- **SHORT TASK**:
How many lines in the material below contain the string "planeOp"? Reply with the number alone.

*** ENTRIES ***

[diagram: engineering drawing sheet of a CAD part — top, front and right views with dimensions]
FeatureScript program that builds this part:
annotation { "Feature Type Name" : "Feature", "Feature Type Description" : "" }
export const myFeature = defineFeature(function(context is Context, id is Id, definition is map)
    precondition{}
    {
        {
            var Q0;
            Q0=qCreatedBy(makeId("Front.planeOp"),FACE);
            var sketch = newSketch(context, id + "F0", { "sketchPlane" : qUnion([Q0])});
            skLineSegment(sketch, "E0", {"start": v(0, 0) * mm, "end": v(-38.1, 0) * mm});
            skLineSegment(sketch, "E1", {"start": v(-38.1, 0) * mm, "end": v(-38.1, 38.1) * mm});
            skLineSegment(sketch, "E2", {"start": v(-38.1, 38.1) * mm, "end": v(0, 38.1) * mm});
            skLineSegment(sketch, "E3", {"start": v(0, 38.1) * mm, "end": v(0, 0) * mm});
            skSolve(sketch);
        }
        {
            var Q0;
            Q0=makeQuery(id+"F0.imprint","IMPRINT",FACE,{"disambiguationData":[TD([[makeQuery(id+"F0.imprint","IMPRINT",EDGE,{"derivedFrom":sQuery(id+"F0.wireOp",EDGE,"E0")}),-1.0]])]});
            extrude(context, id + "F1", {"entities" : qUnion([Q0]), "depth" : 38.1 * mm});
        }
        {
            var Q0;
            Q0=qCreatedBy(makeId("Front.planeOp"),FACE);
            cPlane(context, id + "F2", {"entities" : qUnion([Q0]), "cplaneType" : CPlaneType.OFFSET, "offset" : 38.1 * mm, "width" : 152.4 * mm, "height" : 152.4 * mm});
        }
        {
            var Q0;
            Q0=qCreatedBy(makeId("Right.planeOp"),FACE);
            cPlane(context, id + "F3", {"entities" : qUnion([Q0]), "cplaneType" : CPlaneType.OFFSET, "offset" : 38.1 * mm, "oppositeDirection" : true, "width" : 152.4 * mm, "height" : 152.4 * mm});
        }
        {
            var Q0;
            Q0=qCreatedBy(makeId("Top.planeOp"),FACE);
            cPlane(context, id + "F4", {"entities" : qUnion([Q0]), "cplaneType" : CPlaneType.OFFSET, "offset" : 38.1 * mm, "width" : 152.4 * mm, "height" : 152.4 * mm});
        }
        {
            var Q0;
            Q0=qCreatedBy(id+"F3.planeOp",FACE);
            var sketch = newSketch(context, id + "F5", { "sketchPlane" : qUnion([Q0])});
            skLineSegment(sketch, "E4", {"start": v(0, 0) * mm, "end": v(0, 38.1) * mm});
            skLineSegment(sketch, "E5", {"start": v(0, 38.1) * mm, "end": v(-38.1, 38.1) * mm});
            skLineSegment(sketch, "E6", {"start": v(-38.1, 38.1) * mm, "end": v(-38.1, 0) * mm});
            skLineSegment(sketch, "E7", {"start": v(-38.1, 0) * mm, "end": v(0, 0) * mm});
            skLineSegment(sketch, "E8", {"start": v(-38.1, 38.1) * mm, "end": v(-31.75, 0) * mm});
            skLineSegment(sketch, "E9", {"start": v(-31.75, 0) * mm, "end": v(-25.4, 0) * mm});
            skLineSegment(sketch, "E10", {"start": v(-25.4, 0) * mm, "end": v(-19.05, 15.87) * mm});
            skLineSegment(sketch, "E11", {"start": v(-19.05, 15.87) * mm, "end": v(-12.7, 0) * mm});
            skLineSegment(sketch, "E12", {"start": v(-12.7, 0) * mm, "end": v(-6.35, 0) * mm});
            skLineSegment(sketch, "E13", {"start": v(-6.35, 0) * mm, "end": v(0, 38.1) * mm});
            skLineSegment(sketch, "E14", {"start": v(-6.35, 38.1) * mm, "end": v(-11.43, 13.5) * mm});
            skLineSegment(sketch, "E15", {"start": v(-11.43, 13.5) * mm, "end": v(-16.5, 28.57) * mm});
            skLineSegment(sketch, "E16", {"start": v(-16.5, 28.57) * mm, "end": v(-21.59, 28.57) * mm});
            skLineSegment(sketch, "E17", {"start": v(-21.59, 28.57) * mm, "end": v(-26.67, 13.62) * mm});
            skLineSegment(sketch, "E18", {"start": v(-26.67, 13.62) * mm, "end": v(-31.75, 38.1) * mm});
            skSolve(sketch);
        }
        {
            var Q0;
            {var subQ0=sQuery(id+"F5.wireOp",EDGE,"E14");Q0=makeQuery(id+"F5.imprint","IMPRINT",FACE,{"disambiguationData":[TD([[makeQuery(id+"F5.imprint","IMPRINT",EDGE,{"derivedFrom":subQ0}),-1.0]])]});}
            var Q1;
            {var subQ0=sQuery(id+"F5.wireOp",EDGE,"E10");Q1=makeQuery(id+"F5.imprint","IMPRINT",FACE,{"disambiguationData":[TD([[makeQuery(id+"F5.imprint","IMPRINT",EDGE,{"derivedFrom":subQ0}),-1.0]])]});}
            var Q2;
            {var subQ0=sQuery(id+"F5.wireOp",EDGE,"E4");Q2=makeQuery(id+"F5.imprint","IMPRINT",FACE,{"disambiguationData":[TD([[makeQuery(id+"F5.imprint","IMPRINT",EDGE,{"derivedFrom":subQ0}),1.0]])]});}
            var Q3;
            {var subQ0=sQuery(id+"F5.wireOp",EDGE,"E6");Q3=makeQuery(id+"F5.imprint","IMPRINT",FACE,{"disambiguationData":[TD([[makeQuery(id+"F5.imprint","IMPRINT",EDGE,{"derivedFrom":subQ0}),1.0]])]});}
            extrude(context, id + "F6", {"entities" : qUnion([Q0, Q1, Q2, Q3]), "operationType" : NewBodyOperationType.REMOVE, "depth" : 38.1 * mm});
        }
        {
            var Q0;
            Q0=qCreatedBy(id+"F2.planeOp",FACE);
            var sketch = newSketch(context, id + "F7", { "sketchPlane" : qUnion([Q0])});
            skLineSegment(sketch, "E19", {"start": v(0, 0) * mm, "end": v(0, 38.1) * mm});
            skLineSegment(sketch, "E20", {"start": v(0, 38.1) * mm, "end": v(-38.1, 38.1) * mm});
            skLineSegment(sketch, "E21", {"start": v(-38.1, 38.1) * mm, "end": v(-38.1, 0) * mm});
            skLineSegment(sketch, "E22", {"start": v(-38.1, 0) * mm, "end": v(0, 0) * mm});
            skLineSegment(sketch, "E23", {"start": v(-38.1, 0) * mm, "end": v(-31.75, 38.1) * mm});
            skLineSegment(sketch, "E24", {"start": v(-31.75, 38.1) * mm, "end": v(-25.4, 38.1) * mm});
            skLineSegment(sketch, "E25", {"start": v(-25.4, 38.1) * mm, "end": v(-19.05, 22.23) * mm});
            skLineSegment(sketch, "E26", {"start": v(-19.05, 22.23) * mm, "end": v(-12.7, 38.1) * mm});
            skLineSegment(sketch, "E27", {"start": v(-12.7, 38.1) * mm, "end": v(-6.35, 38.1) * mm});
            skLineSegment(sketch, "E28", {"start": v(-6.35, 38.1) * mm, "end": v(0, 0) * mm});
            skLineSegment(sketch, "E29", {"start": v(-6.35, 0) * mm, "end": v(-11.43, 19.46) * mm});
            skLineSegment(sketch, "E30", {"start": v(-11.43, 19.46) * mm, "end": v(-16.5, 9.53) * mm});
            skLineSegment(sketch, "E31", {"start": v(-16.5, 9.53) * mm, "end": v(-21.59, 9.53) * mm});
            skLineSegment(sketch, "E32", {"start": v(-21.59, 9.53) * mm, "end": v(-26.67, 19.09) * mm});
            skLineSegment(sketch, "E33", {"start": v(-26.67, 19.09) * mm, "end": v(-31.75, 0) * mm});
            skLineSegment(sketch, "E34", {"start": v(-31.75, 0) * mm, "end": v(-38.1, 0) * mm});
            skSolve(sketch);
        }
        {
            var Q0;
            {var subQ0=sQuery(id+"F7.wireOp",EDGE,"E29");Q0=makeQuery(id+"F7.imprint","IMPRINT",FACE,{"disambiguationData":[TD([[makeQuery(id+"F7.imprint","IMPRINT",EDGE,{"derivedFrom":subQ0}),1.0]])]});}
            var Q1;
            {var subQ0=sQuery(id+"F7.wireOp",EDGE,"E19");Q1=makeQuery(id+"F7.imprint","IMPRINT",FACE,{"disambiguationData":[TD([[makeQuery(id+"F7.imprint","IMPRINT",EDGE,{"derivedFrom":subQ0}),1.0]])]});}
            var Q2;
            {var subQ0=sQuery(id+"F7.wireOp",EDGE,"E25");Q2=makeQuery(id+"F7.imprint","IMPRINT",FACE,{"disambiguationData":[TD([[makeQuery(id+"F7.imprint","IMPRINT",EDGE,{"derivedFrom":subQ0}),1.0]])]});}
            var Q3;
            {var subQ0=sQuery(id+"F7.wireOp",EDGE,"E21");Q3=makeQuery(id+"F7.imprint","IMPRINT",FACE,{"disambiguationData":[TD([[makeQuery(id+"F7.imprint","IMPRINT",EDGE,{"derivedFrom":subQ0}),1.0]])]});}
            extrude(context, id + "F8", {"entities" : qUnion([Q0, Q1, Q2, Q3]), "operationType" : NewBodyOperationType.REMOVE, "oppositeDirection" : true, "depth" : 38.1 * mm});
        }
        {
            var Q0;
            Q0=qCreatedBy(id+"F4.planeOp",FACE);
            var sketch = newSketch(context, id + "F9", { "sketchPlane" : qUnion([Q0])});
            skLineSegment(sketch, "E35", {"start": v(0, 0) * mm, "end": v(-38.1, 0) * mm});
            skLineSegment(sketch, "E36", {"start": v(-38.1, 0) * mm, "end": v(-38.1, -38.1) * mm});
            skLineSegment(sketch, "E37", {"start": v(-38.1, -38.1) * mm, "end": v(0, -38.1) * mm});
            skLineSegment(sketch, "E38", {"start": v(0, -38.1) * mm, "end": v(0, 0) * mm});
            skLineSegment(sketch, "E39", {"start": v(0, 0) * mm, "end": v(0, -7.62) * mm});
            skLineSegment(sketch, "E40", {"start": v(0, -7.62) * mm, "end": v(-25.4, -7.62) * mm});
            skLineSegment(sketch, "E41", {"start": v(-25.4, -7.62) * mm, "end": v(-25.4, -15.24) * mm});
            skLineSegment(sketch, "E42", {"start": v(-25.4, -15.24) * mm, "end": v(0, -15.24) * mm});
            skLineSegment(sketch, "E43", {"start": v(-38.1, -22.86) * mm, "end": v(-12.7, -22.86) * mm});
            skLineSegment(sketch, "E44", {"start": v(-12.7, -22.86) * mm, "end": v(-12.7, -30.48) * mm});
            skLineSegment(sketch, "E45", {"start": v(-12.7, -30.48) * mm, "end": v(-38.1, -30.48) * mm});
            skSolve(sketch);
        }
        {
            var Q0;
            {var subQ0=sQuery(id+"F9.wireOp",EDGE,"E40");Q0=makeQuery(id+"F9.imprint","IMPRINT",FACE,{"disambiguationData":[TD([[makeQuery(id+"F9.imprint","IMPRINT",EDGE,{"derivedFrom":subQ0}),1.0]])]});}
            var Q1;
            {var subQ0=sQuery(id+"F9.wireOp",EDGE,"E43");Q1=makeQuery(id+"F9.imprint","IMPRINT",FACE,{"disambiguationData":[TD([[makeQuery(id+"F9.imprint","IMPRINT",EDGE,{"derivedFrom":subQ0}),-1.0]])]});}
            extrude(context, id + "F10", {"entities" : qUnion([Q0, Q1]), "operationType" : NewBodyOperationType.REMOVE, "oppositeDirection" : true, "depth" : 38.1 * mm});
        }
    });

***

- **RESPONSE TO THIS TASK**:
7